## Job 1
Can you give the records, from their start up to and including the line that contains "n2 [color=brown fillcolor=lightpink", as a Markdown table with the columns Row and Line, numbering each row and leaving out blank lines? Keep the pictures out of your answer.

Consumers increasingly are pursuing a holistic path to wellness, fueling demand for food and beverage products that promote sleep, hydration and mental clarity. Fat-free diets may be a thing of the past, and plant-based eating is here to stay.
These are among the factors driving product development in the natural and organic marketplace, with ample examples on display at Natural Products Expo East, held Sept. 13-15 in Baltimore.
“White Castle is now carrying the Impossible Burger,” she said. “I don’t think anyone would have considered that possibility just five years ago.”
Another shift may be seen in the freezer section of the supermarket, where recent product introductions have helped defrost consumer perceptions of the category, she noted.
Much of this innovation has been brought to the market by entrepreneurs hungry for change in the food system.
“I think the passion of entrepreneurs really shines through at Expo,” Ms. Blumenfeld said. “One of my favorite activities is to talk to the people behind the booths who started the company. This industry is pure passion.”
Read on for nine trends to watch at Expo East.
Fat is friendly
Long gone are the days of dunking fat-free cookies in skim milk. Today’s consumers are slopping butter in their coffee and slathering avocado on their toast. The trendy ketogenic diet has helped push fat to the forefront, Ms. Blumenfeld said.
“This trend is really driving innovation in new ingredients that have a lot of fat in them,” she said. “One example is the pili nut, which is a really tasty, fatty nut grown in Southeast Asia.”
At Expo East, Lavva is exhibiting its namesake, plant-based yogurt, which features pili nuts along with plantains, coconuts and cassava.

## Input data
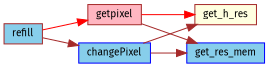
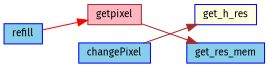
  digraph {
    fontname="Fira Sans"
    rankdir=LR
    node [color=blue fillcolor=skyblue fontname="Fira Sans" fontsize=10 shape=record style=filled]
    edge [color=brown fontname="Fira Sans" fontsize=10 labelfontname=Helvetica labelfontsize=10 style=solid]
-   n1 [color=brown fontcolor=black height=0.2 label=refill width=0.4]
+   n1 [fontcolor=black height=0.2 label=refill width=0.4]
    n2 [color=brown fillcolor=lightpink height=0.2 label=getpixel width=0.4]
    n3 [height=0.2 label=changePixel width=0.4]
-   n4 [color=brown fillcolor=lightyellow height=0.2 label=get_h_res width=0.4]
+   n4 [fillcolor=lightyellow height=0.2 label=get_h_res width=0.4]
    n5 [height=0.2 label=get_res_mem width=0.4]
    n1 -> n2 [color=red]
-   n1 -> n3
-   n2 -> n4 [color=red]
    n2 -> n5
    n3 -> n4
-   n3 -> n5
  }
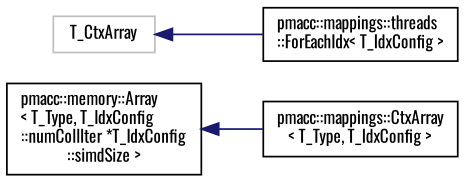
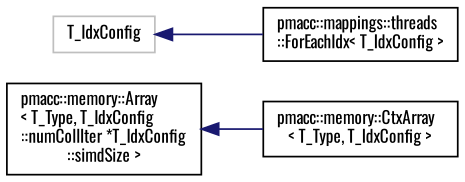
  digraph {
    fontname=Oswald
    rankdir=LR
    node [color=black fillcolor=white fontname=Oswald fontsize=10 shape=record style=filled]
    edge [color=midnightblue dir=back fontname=Oswald fontsize=10 labelfontname=Helvetica labelfontsize=10 style=solid]
    n1 [height=0.2 label="pmacc::memory::Array\l\< T_Type, T_IdxConfig\l::numCollIter *T_IdxConfig\l::simdSize \>" width=0.4]
-   n2 [height=0.2 label="pmacc::mappings::CtxArray\l\< T_Type, T_IdxConfig \>" width=0.4]
-   n3 [color=grey75 height=0.2 label=T_CtxArray width=0.4]
+   n2 [height=0.2 label="pmacc::memory::CtxArray\l\< T_Type, T_IdxConfig \>" width=0.4]
+   n3 [color=grey75 height=0.2 label=T_IdxConfig width=0.4]
    n4 [height=0.2 label="pmacc::mappings::threads\l::ForEachIdx\< T_IdxConfig \>" width=0.4]
    n1 -> n2
    n3 -> n4
  }
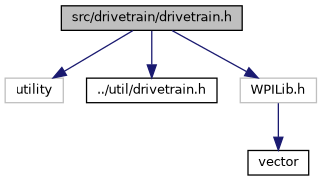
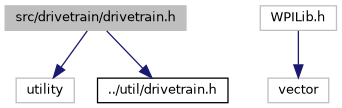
  digraph {
    node [color=grey75 fillcolor=white fontname=Helvetica fontsize=10 shape=record style=filled]
    edge [color=midnightblue fontname=Helvetica fontsize=10 labelfontname=Helvetica labelfontsize=10 style=solid]
-   n1 [color=black fillcolor=grey75 fontcolor=black height=0.2 label="src/drivetrain/drivetrain.h" width=0.4]
+   n1 [fillcolor=grey75 fontcolor=black height=0.2 label="src/drivetrain/drivetrain.h" width=0.4]
    n2 [height=0.2 label=utility width=0.4]
    n3 [color=black height=0.2 label="../util/drivetrain.h" width=0.4]
    n4 [height=0.2 label="WPILib.h" width=0.4]
-   n5 [color=black height=0.2 label=vector width=0.4]
+   n5 [height=0.2 label=vector width=0.4]
    n1 -> n2
    n1 -> n3
-   n1 -> n4
    n4 -> n5
  }
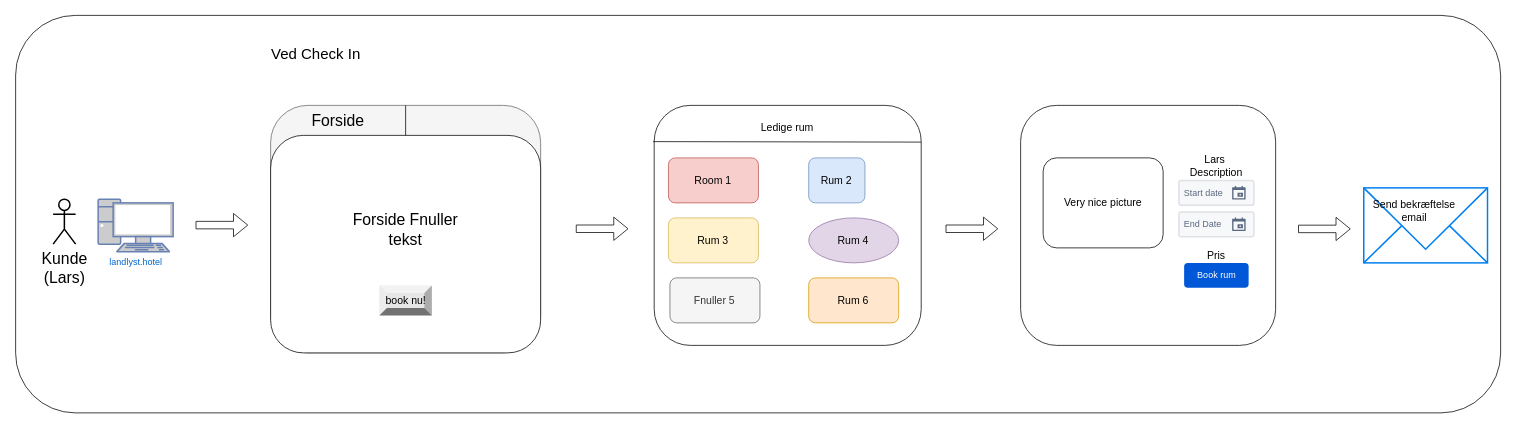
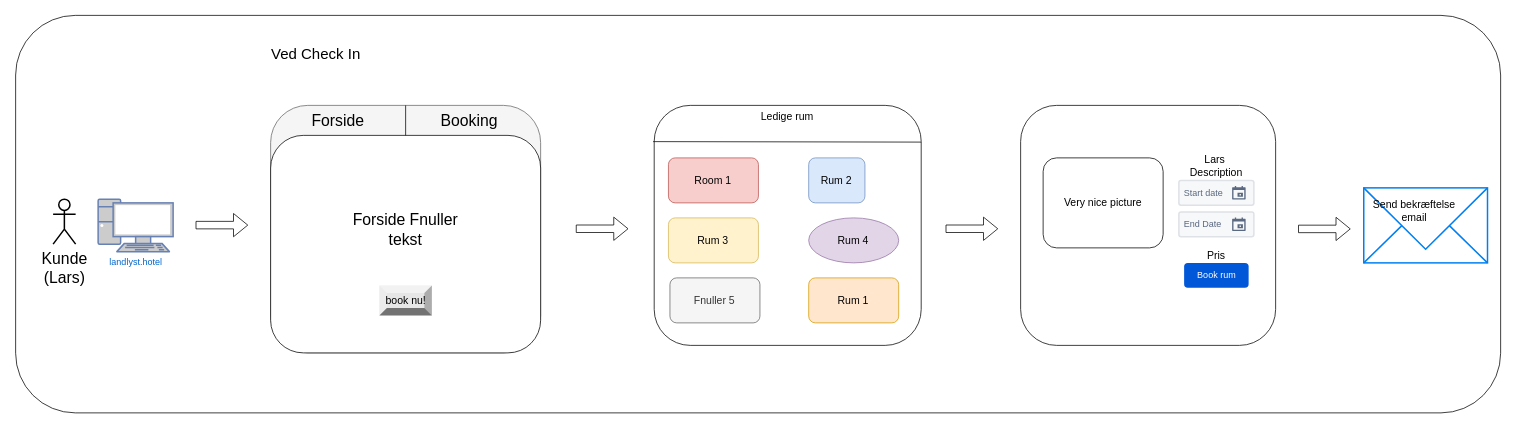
  <mxCell id="0" />
  <mxCell id="1" parent="0" />
  <mxCell id="2" value="" style="rounded=1;whiteSpace=wrap;html=1;" vertex="1" parent="1"><mxGeometry x="20" width="1980" height="530" as="geometry" y="20" /></mxCell>
  <mxCell id="3" value="" style="html=1;verticalLabelPosition=bottom;align=center;labelBackgroundColor=#ffffff;verticalAlign=top;strokeWidth=2;strokeColor=#0080F0;shadow=0;dashed=0;shape=mxgraph.ios7.icons.mail;fontSize=14;" vertex="1" parent="1"><mxGeometry x="1817.5" y="250" width="165" height="100" as="geometry" /></mxCell>
  <mxCell id="4" value="Ved Check In" style="text;html=1;align=center;verticalAlign=middle;resizable=0;points=[];autosize=1;strokeWidth=6;fontSize=20;" vertex="1" parent="1"><mxGeometry x="355" y="55" width="130" height="30" as="geometry" /></mxCell>
  <mxCell id="5" value="Kunde&lt;br&gt;(Lars)" style="shape=umlActor;verticalLabelPosition=bottom;verticalAlign=top;html=1;outlineConnect=0;strokeWidth=2;fontSize=21;" vertex="1" parent="1"><mxGeometry x="70" y="265" width="30" height="60" as="geometry" /></mxCell>
  <mxCell id="6" value="landlyst.hotel" style="fontColor=#0066CC;verticalAlign=top;verticalLabelPosition=bottom;labelPosition=center;align=center;html=1;outlineConnect=0;fillColor=#CCCCCC;strokeColor=#6881B3;gradientColor=none;gradientDirection=north;strokeWidth=2;shape=mxgraph.networks.pc;" vertex="1" parent="1"><mxGeometry x="130" y="265" width="100" height="70" as="geometry" /></mxCell>
  <mxCell id="7" value="" style="shape=flexArrow;endArrow=classic;html=1;fontSize=21;" edge="1" parent="1"><mxGeometry width="50" height="50" relative="1" as="geometry"><mxPoint x="260" y="299.66" as="sourcePoint" /><mxPoint x="330" y="299.66" as="targetPoint" /></mxGeometry></mxCell>
  <mxCell id="8" value="" style="rounded=1;whiteSpace=wrap;html=1;strokeWidth=1;fontSize=21;fillColor=#f5f5f5;strokeColor=#666666;fontColor=#333333;" vertex="1" parent="1"><mxGeometry x="360" y="140" width="360" height="330" as="geometry" /></mxCell>
  <mxCell id="9" value="" style="rounded=1;whiteSpace=wrap;html=1;strokeWidth=1;fontSize=21;" vertex="1" parent="1"><mxGeometry x="360" y="180" width="360" height="290" as="geometry" /></mxCell>
  <mxCell id="10" value="Forside" style="text;html=1;strokeColor=none;fillColor=none;align=center;verticalAlign=middle;whiteSpace=wrap;rounded=0;fontSize=21;" vertex="1" parent="1"><mxGeometry x="430" y="150" width="40" height="20" as="geometry" /></mxCell>
  <mxCell id="11" value="" style="endArrow=none;html=1;fontSize=21;entryX=0.5;entryY=0;entryDx=0;entryDy=0;exitX=0.5;exitY=0;exitDx=0;exitDy=0;" edge="1" parent="1" source="9" target="8"><mxGeometry width="50" height="50" relative="1" as="geometry"><mxPoint x="530" y="210" as="sourcePoint" /><mxPoint x="580" y="160" as="targetPoint" /></mxGeometry></mxCell>
+ <mxCell id="12" value="Booking" style="text;html=1;strokeColor=none;fillColor=none;align=center;verticalAlign=middle;whiteSpace=wrap;rounded=0;fontSize=21;" vertex="1" parent="1"><mxGeometry x="560" y="150" width="130" height="20" as="geometry" /></mxCell>
  <mxCell id="13" value="Forside Fnuller tekst" style="text;html=1;strokeColor=none;fillColor=none;align=center;verticalAlign=middle;whiteSpace=wrap;rounded=0;fontSize=21;" vertex="1" parent="1"><mxGeometry x="455" y="295" width="170" height="20" as="geometry" /></mxCell>
  <mxCell id="14" value="book nu!" style="labelPosition=center;verticalLabelPosition=middle;align=center;html=1;shape=mxgraph.basic.shaded_button;dx=10;fillColor=#E6E6E6;strokeColor=none;fontSize=14;" vertex="1" parent="1"><mxGeometry x="505" y="380" width="70" height="40" as="geometry" /></mxCell>
  <mxCell id="15" value="" style="rounded=1;whiteSpace=wrap;html=1;strokeWidth=1;fontSize=14;" vertex="1" parent="1"><mxGeometry x="871.42" y="140" width="356" height="320" as="geometry" /></mxCell>
- <mxCell id="16" value="Ledige rum" style="text;html=1;strokeColor=none;fillColor=none;align=center;verticalAlign=middle;whiteSpace=wrap;rounded=0;fontSize=14;" vertex="1" parent="1"><mxGeometry x="1010.42" y="160" width="78" height="20" as="geometry" /></mxCell>
+ <mxCell id="16" value="Ledige rum" style="text;html=1;strokeColor=none;fillColor=none;align=center;verticalAlign=middle;whiteSpace=wrap;rounded=0;fontSize=14;" vertex="1" parent="1"><mxGeometry x="1010.42" y="145" width="78" height="20" as="geometry" /></mxCell>
  <mxCell id="17" value="" style="endArrow=none;html=1;fontSize=14;exitX=-0.004;exitY=0.151;exitDx=0;exitDy=0;exitPerimeter=0;entryX=1;entryY=0.153;entryDx=0;entryDy=0;entryPerimeter=0;" edge="1" parent="1" source="15" target="15"><mxGeometry width="50" height="50" relative="1" as="geometry"><mxPoint x="907.42" y="220" as="sourcePoint" /><mxPoint x="957.42" y="170" as="targetPoint" /></mxGeometry></mxCell>
  <mxCell id="18" value="Room 1" style="rounded=1;whiteSpace=wrap;html=1;strokeWidth=1;fontSize=14;fillColor=#f8cecc;strokeColor=#b85450;" vertex="1" parent="1"><mxGeometry x="890.42" y="210" width="120" height="60" as="geometry" /></mxCell>
  <mxCell id="19" value="Rum 2" style="rounded=1;whiteSpace=wrap;html=1;strokeWidth=1;fontSize=14;fillColor=#dae8fc;strokeColor=#6c8ebf;" vertex="1" parent="1"><mxGeometry x="1077.42" y="210" width="75" height="60" as="geometry" /></mxCell>
  <mxCell id="20" value="Rum 3" style="rounded=1;whiteSpace=wrap;html=1;strokeWidth=1;fontSize=14;fillColor=#fff2cc;strokeColor=#d6b656;" vertex="1" parent="1"><mxGeometry x="890.42" y="290" width="120" height="60" as="geometry" /></mxCell>
  <mxCell id="21" value="&lt;span&gt;Rum 4&lt;/span&gt;" style="ellipse;whiteSpace=wrap;html=1;strokeWidth=1;fontSize=14;fillColor=#e1d5e7;strokeColor=#9673a6;" vertex="1" parent="1"><mxGeometry x="1077.42" y="290" width="120" height="60" as="geometry" /></mxCell>
- <mxCell id="22" value="&lt;span&gt;Rum 6&lt;/span&gt;" style="rounded=1;whiteSpace=wrap;html=1;strokeWidth=1;fontSize=14;fillColor=#ffe6cc;strokeColor=#d79b00;" vertex="1" parent="1"><mxGeometry x="1077.42" y="370" width="120" height="60" as="geometry" /></mxCell>
+ <mxCell id="22" value="&lt;span&gt;Rum 1&lt;/span&gt;" style="rounded=1;whiteSpace=wrap;html=1;strokeWidth=1;fontSize=14;fillColor=#ffe6cc;strokeColor=#d79b00;" vertex="1" parent="1"><mxGeometry x="1077.42" y="370" width="120" height="60" as="geometry" /></mxCell>
  <mxCell id="23" value="&lt;span&gt;Fnuller 5&lt;/span&gt;" style="rounded=1;whiteSpace=wrap;html=1;strokeWidth=1;fontSize=14;fillColor=#f5f5f5;strokeColor=#666666;fontColor=#333333;" vertex="1" parent="1"><mxGeometry x="892.42" y="370" width="120" height="60" as="geometry" /></mxCell>
  <mxCell id="24" value="" style="shape=flexArrow;endArrow=classic;html=1;fontSize=21;" edge="1" parent="1"><mxGeometry width="50" height="50" relative="1" as="geometry"><mxPoint x="767" y="304.5" as="sourcePoint" /><mxPoint x="837" y="304.5" as="targetPoint" /></mxGeometry></mxCell>
  <mxCell id="25" value="" style="shape=flexArrow;endArrow=classic;html=1;fontSize=21;" edge="1" parent="1"><mxGeometry width="50" height="50" relative="1" as="geometry"><mxPoint x="1260" y="304.5" as="sourcePoint" /><mxPoint x="1330" y="304.5" as="targetPoint" /></mxGeometry></mxCell>
  <mxCell id="26" value="" style="rounded=1;whiteSpace=wrap;html=1;strokeWidth=1;fontSize=14;" vertex="1" parent="1"><mxGeometry x="1360" y="140" width="340" height="320" as="geometry" /></mxCell>
  <mxCell id="27" value="Very nice picture" style="rounded=1;whiteSpace=wrap;html=1;strokeWidth=1;fontSize=14;" vertex="1" parent="1"><mxGeometry x="1390" y="210" width="160" height="120" as="geometry" /></mxCell>
  <mxCell id="28" value="Book rum" style="rounded=1;fillColor=#0057D8;strokeColor=none;html=1;fontColor=#ffffff;align=center;verticalAlign=middle;fontStyle=0;fontSize=12" vertex="1" parent="1"><mxGeometry x="1578" y="350" width="86" height="33" as="geometry" /></mxCell>
  <mxCell id="29" value="Pris" style="text;html=1;strokeColor=none;fillColor=none;align=center;verticalAlign=middle;whiteSpace=wrap;rounded=0;fontSize=14;" vertex="1" parent="1"><mxGeometry x="1601" y="330" width="40" height="20" as="geometry" /></mxCell>
  <mxCell id="30" value="Lars&amp;nbsp;&lt;br&gt;Description" style="text;html=1;strokeColor=none;fillColor=none;align=center;verticalAlign=middle;whiteSpace=wrap;rounded=0;fontSize=14;" vertex="1" parent="1"><mxGeometry x="1601" y="210" width="40" height="20" as="geometry" /></mxCell>
  <mxCell id="31" value="Start date" style="rounded=1;arcSize=9;fillColor=#F7F8F9;align=left;spacingLeft=5;strokeColor=#DEE1E6;html=1;strokeWidth=2;fontColor=#596780;fontSize=12" vertex="1" parent="1"><mxGeometry x="1571" y="240" width="100" height="33" as="geometry" /></mxCell>
  <mxCell id="32" value="" style="shape=mxgraph.gmdl.calendar;fillColor=#5A6881;strokeColor=none" vertex="1" parent="31"><mxGeometry x="1" y="0.5" width="18" height="18" relative="1" as="geometry"><mxPoint x="-29" y="-9" as="offset" /></mxGeometry></mxCell>
  <mxCell id="33" value="End Date" style="rounded=1;arcSize=9;fillColor=#F7F8F9;align=left;spacingLeft=5;strokeColor=#DEE1E6;html=1;strokeWidth=2;fontColor=#596780;fontSize=12" vertex="1" parent="1"><mxGeometry x="1571" y="282" width="100" height="33" as="geometry" /></mxCell>
  <mxCell id="34" value="" style="shape=mxgraph.gmdl.calendar;fillColor=#5A6881;strokeColor=none" vertex="1" parent="33"><mxGeometry x="1" y="0.5" width="18" height="18" relative="1" as="geometry"><mxPoint x="-29" y="-9" as="offset" /></mxGeometry></mxCell>
  <mxCell id="35" value="" style="shape=flexArrow;endArrow=classic;html=1;fontSize=21;" edge="1" parent="1"><mxGeometry width="50" height="50" relative="1" as="geometry"><mxPoint x="1730" y="304.71" as="sourcePoint" /><mxPoint x="1800" y="304.71" as="targetPoint" /></mxGeometry></mxCell>
  <mxCell id="36" value="Send bekræftelse email" style="text;html=1;strokeColor=none;fillColor=none;align=center;verticalAlign=middle;whiteSpace=wrap;rounded=0;fontSize=14;" vertex="1" parent="1"><mxGeometry x="1825" y="260" width="120" height="40" as="geometry" /></mxCell>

## Job 2
According to the passage on Expo East trends, why has fat moved to the forefront for consumers?

## Result 1
| Row | Line |
|---|---|
| 1 |   digraph { |
| 2 |     fontname="Fira Sans" |
| 3 |     rankdir=LR |
| 4 |     node [color=blue fillcolor=skyblue fontname="Fira Sans" fontsize=10 shape=record style=filled] |
| 5 |     edge [color=brown fontname="Fira Sans" fontsize=10 labelfontname=Helvetica labelfontsize=10 style=solid] |
| 6 | -   n1 [color=brown fontcolor=black height=0.2 label=refill width=0.4] |
| 7 | +   n1 [fontcolor=black height=0.2 label=refill width=0.4] |
| 8 |     n2 [color=brown fillcolor=lightpink height=0.2 label=getpixel width=0.4] |

## Result 2
Fat has moved to the forefront because the trendy ketogenic diet helped push it there. That trend is also driving innovation in new high-fat ingredients, such as the pili nut.